VILLAGE BUILDING: Lands Village Hall was used as a polling station for the general election
VILLAGE BUILDING: Lands Village Hall was used as a polling station for the general election

A PUBLIC meeting will be held to discuss the future of a village hall which may face closure unless a large amount of cash can be found.
Lands Village Hall has been at the centre of village life for decades but it is being used less frequently and needs substantial repair work. Just bringing up the electricity supply to scratch would cost about £12,000. Other concerns include poor heating.
A survey by Evenwood and Barony Parish Council was posted to homes around the hamlet to see what residents wanted to do.

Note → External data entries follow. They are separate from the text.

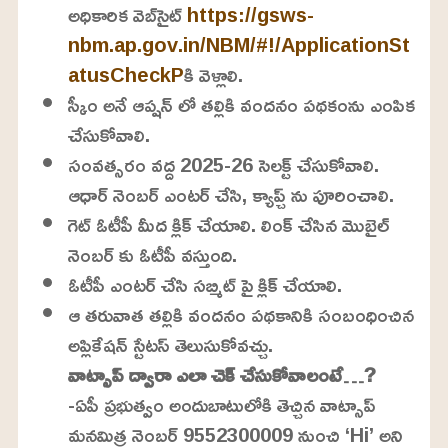
అధికారిక వెబ్‌సైట్
https://gsws-
nbm.ap.gov.in/NBM/#!/ApplicationSt
atusCheckP
కి వెళ్లాలి.
స్కీం అనే ఆప్షన్ లో తల్లికి వందనం పథకంను ఎంపిక
చేసుకోవాలి.
సంవత్సరం వద్ద 2025-26 సెలక్ట్ చేసుకోవాలి.
ఆధార్ నెంబర్ ఎంటర్ చేసి, క్యాప్చ్ ను పూరించాలి.
గెట్ ఓటీపీ మీద క్లిక్ చేయాలి. లింక్ చేసిన మొబైల్
నెంబర్ కు ఓటీపీ వస్తుంది.
ఓటీపీ ఎంటర్ చేసి సబ్మిట్ పై క్లిక్ చేయాలి.
ఆ తరువాత తల్లికి వందనం పథకానికి సంబంధించిన
అప్లికేషన్ స్టేటస్ తెలుసుకోవచ్చు.
వాట్సాప్ ద్వారా ఎలా చెక్ చేసుకోవాలంటే…?
-ఏపీ ప్రభుత్వం అందుబాటులోకి తెచ్చిన వాట్సాప్
మనమిత్ర నెంబర్ 9552300009 నుంచి ‘Hi’ అని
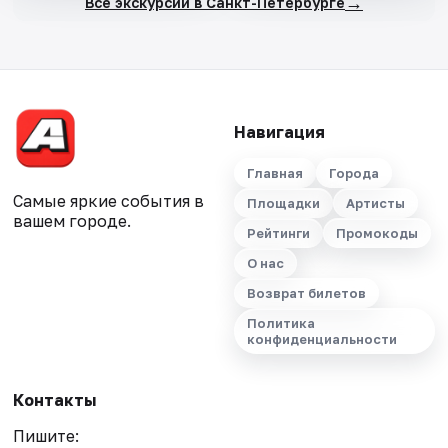
→
Все экскурсии в Санкт-Петербурге
Навигация
Главная
Города
Самые яркие события в
Площадки
Артисты
вашем городе.
Рейтинги
Промокоды
О нас
Возврат билетов
Политика
конфиденциальности
Контакты
Пишите:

Cllr Alison Deakin: “Eleven people really want it to stay open. Two people said they wanted it to be sold and one was sitting on the fence.”
She said those who gave a positive response were passionate about stepping forward and saving the building for the community.
Cllr Deakin added: “We should definitely have a public meeting towards the end of January.”
But parish clerk Martin Clark said: “We sent 85 questionnaires out. That means about 70 people didn’t care.”
He added that with a response rate so low, an application to funders “would not get past the first post”.
“In all honesty, it gives you nowhere to go,” Mr Clark said. “You can have 11 people on an association but you won’t have any money.”
The hall was built in the 1880s as an infant school. In 1913 it was made into a men’s institute and reading room. In 1955 it became the village hall. Parish chairwoman Cllr Barbara Nicholson said the building is currently run as a charity but there are now just two members of the committee.
She said they approached Evenwood and Barony Parish Council earlier this year to see if councillors could help. Insurance was arranged by the parish council so at least people could still use the centre if they wanted, councillors were told.
“We have now got to a point where we need to ask if they want to use it or lose it,” Cllr Nicholson said.
Councillors agreed to hold a public meeting in late January or early February with a date to be confirmed.
“Everybody will be welcome to take part in a discussion on whether they want to save their village hall,” added Cllr Nicholson.
Cllr Rachel Spraggon said: “We need to put the cards on the table. Everybody needs to know before they get involved how much they are taking on. They need to know how much it will cost. When they see the bigger picture, they might walk away.”
Cllr Mary Prince said fewer young people use village halls these days. Once it was a popular venue for groups like young farmers and the cricket club for get-togethers, the meeting heard.
“Younger people are just not interested any more,” she added.